After discovering the fossil of an animal they believe died that day, scientists believe they have found an unusual view of the last days of dinosaurs.
Experts say the fully preserved foot, which includes the remains of animal skins, could have accurately dated the asteroid that caused the extinction of the dinosaurs 66 million years ago, due to the debris of the impact. In its immediate effects.
“It’s absolutely insane,” said Philip Manning, a professor of natural history at the University of Manchester. He told the BBC Radio 4’s Today show that the dinosaur’s foot was found at the Danish excavation site.

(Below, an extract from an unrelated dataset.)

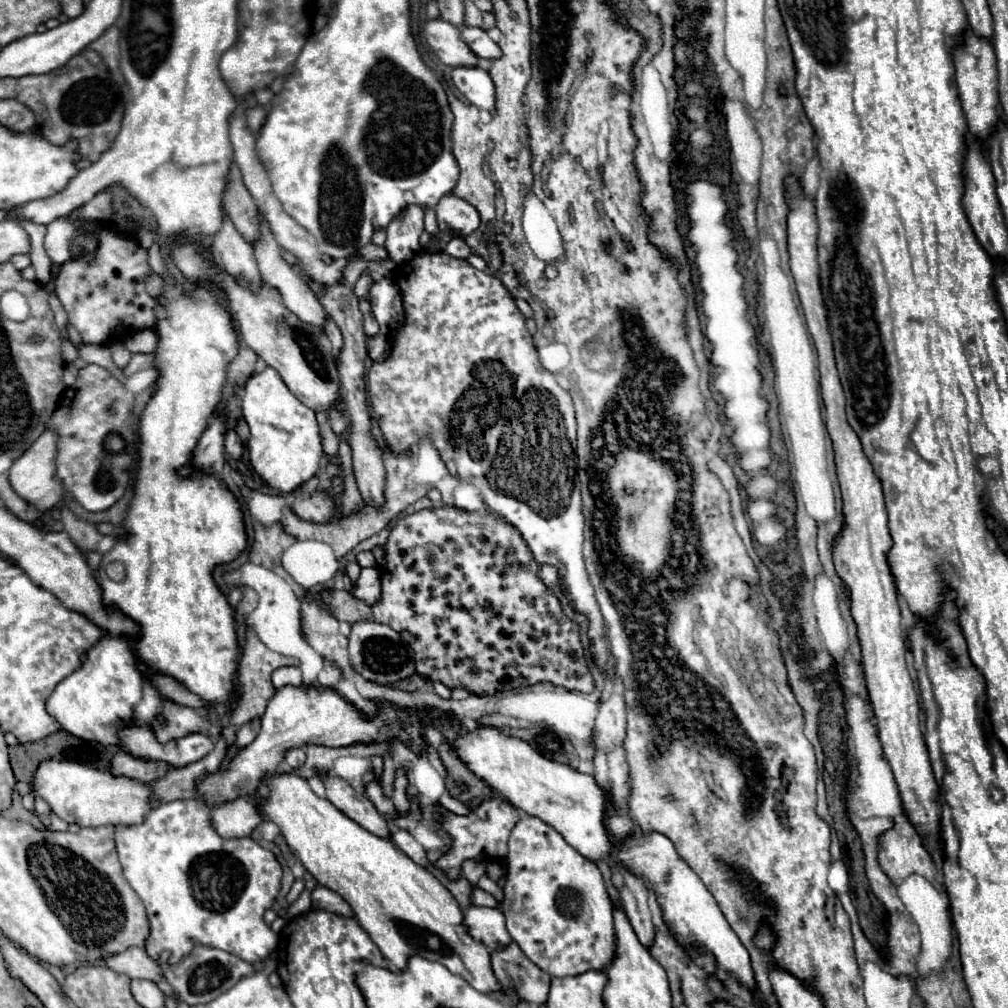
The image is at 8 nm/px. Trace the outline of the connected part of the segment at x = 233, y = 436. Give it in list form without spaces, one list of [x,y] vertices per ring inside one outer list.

North Dakota It’s a “complete dinosaur scam”.
He said, “The tentative decision we can make in this space is beyond our nightmares … it should not be real, it’s so beautiful.” I never dreamed in my life that I would see anything a) lack of time; And b) is so beautiful, it also tells a great story.
The fossils were filmed for the BBC documentary, Dinosaurs: The Last Day with Sir David Attenborough; During this time the presenter reviews the fossil findings. When Sir David saw[the leg], He said with a smile, “This is an impossible image.” “I agreed,” Manning said.
He said the team also found the remains of fish that had inhaled debris from an asteroid impact 1,864 miles (3,000 km) off the coast of Mexico.
This and the presence of other debris that fell for a period of time after the asteroid impact allowed the site to be dated with greater accuracy than standard carbon dating techniques.
Robert Dipalma, a graduate student at the University of Manchester who heads the Danish excavations, said: “We have a lot of details on this site, and it tells us moment by moment what happened, just like we see in the movies. You look at the rock pillar, you look at the fossils there, it takes you back to that day.
The BBC reports that the team also found fossil remains of a tortoise trapped under a tree and a small mammal and its burrows, a trichotilloman skin, a tortoiseshell embryo inside its egg and what scientists believe. Part of the asteroid impact.